INSTRUCTIONS FOR THE TASK
Please set out the data below as a Markdown table with the columns No. and Entry, numbering each line and skipping blank lines. Omit the pictures.

┄┄┄┄┄┄

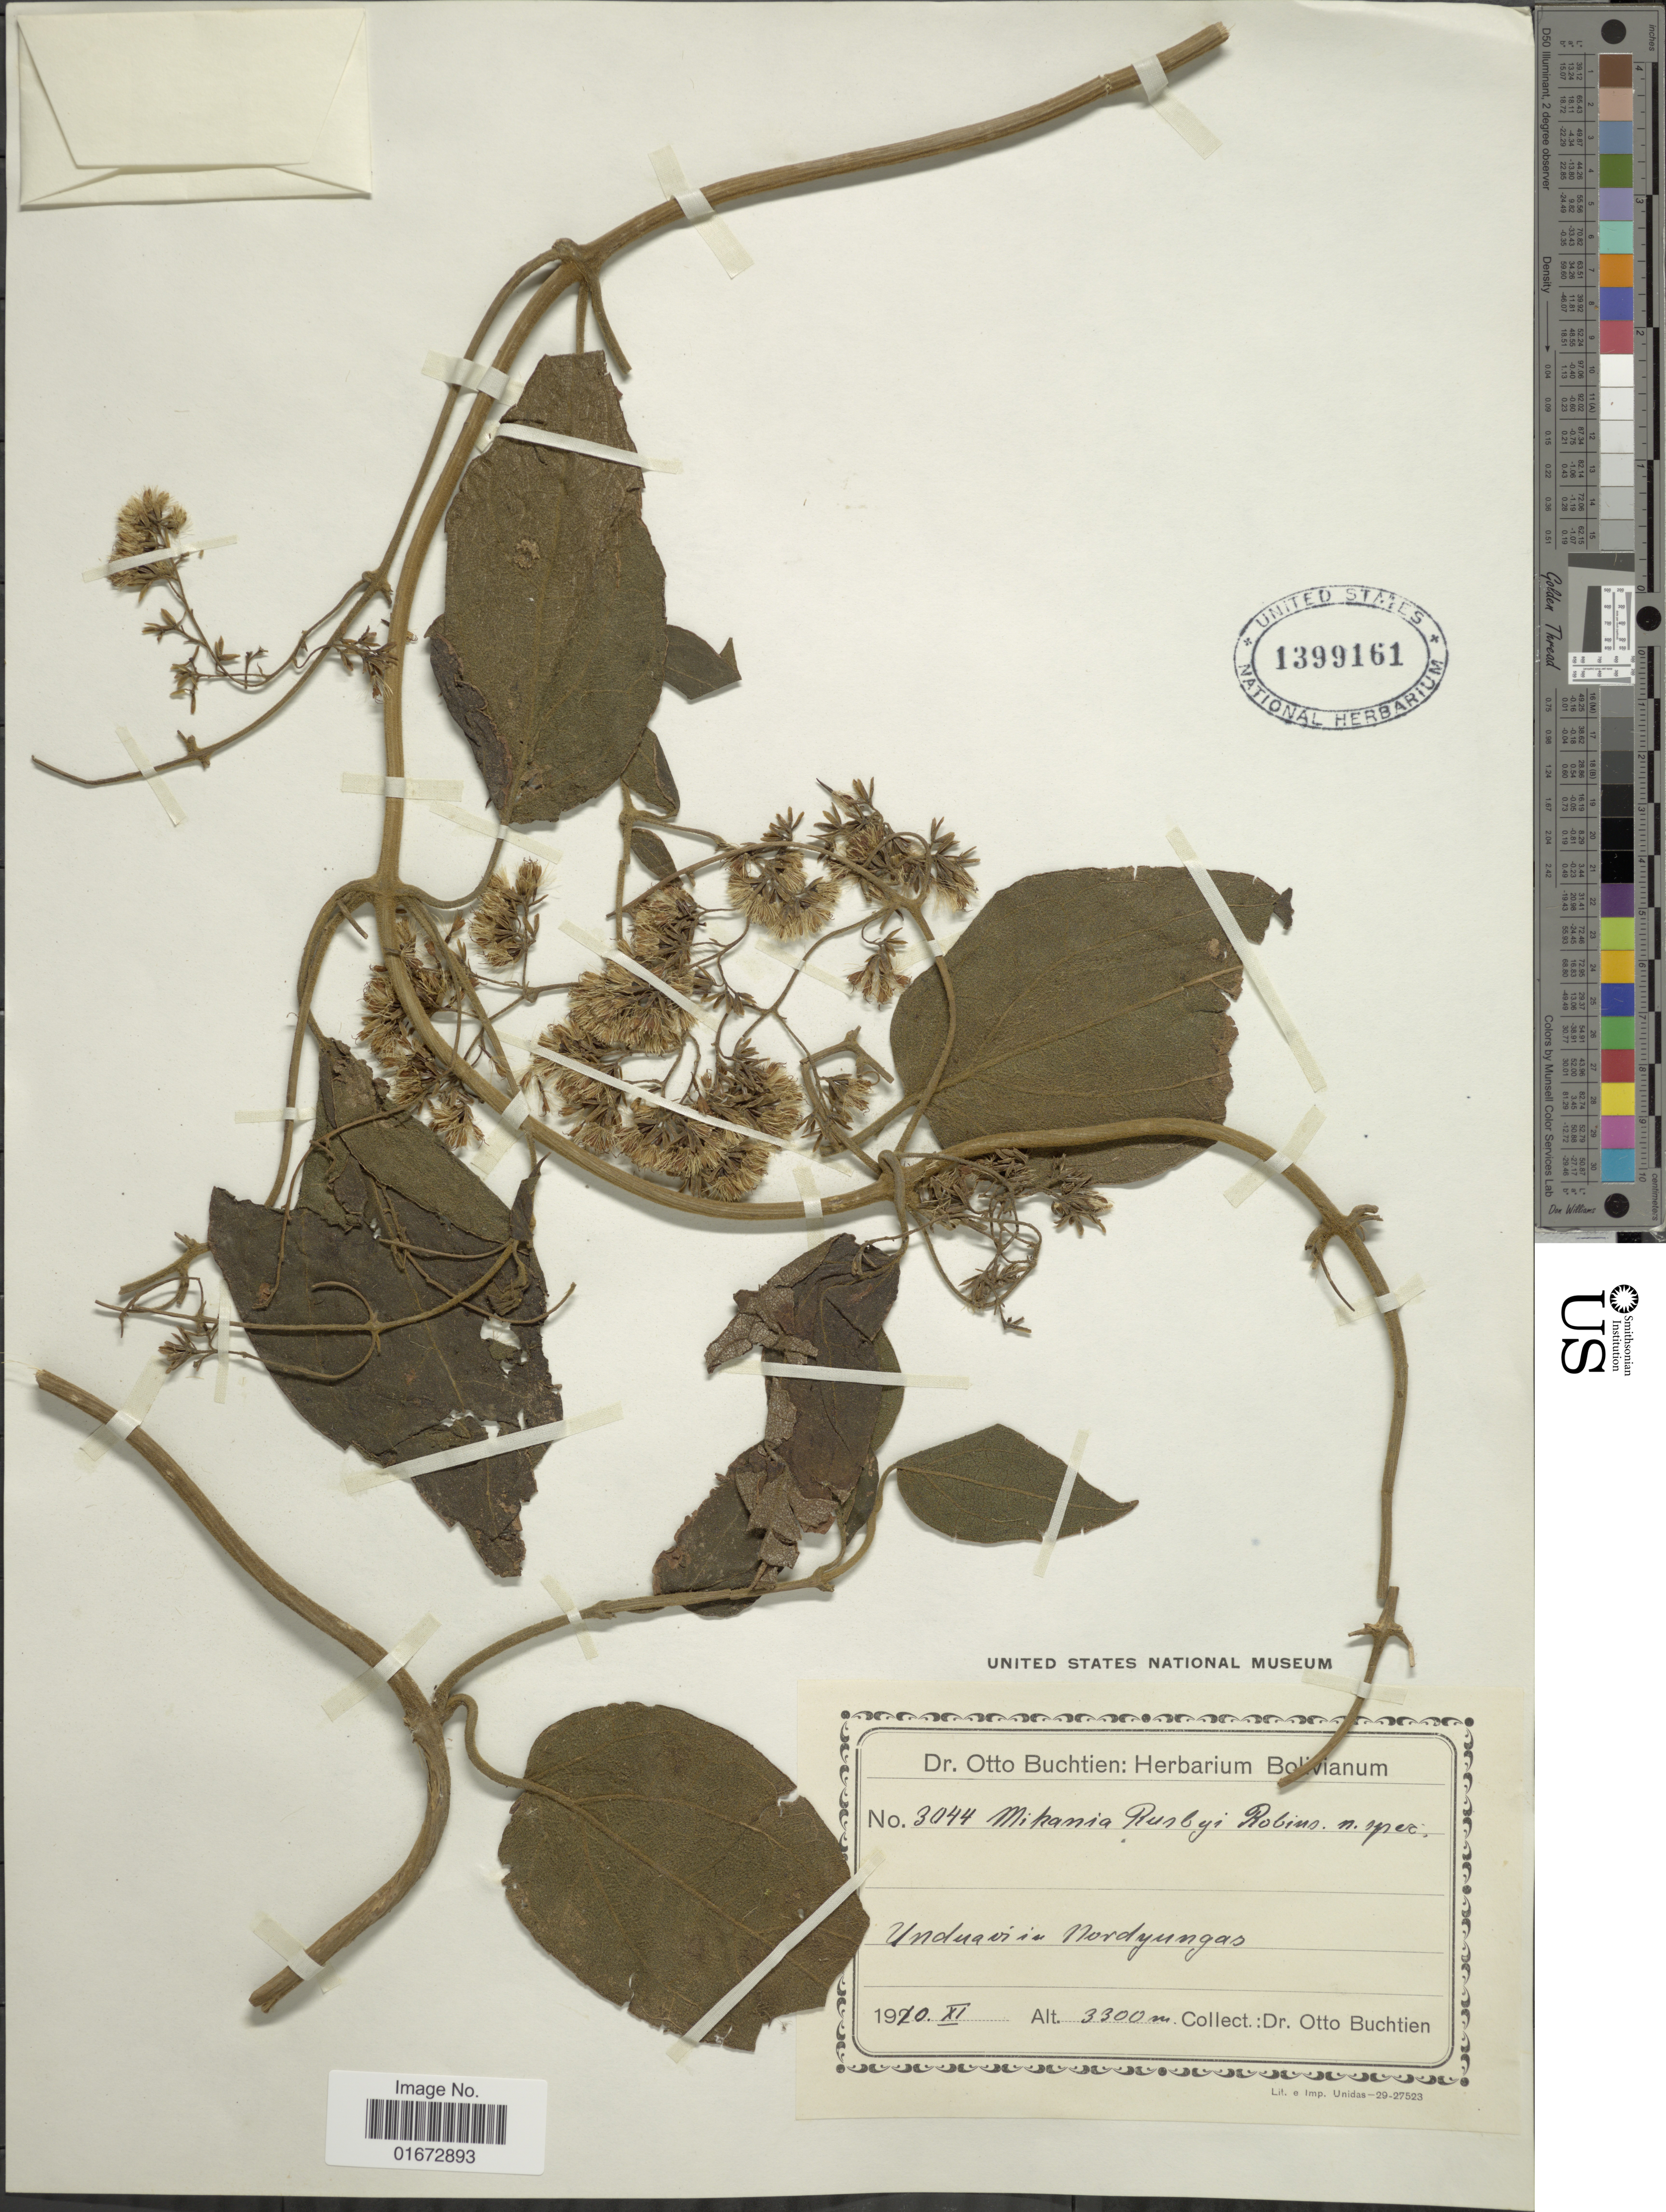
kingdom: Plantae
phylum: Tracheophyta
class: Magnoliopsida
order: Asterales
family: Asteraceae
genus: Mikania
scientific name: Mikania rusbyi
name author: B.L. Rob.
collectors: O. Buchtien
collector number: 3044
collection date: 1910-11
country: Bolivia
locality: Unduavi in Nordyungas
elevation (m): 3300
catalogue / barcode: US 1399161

┄┄┄┄┄┄

THE SOLUTION
| No. | Entry |
|---|---|
| 1 | kingdom: Plantae |
| 2 | phylum: Tracheophyta |
| 3 | class: Magnoliopsida |
| 4 | order: Asterales |
| 5 | family: Asteraceae |
| 6 | genus: Mikania |
| 7 | scientific name: Mikania rusbyi |
| 8 | name author: B.L. Rob. |
| 9 | collectors: O. Buchtien |
| 10 | collector number: 3044 |
| 11 | collection date: 1910-11 |
| 12 | country: Bolivia |
| 13 | locality: Unduavi in Nordyungas |
| 14 | elevation (m): 3300 |
| 15 | catalogue / barcode: US 1399161 |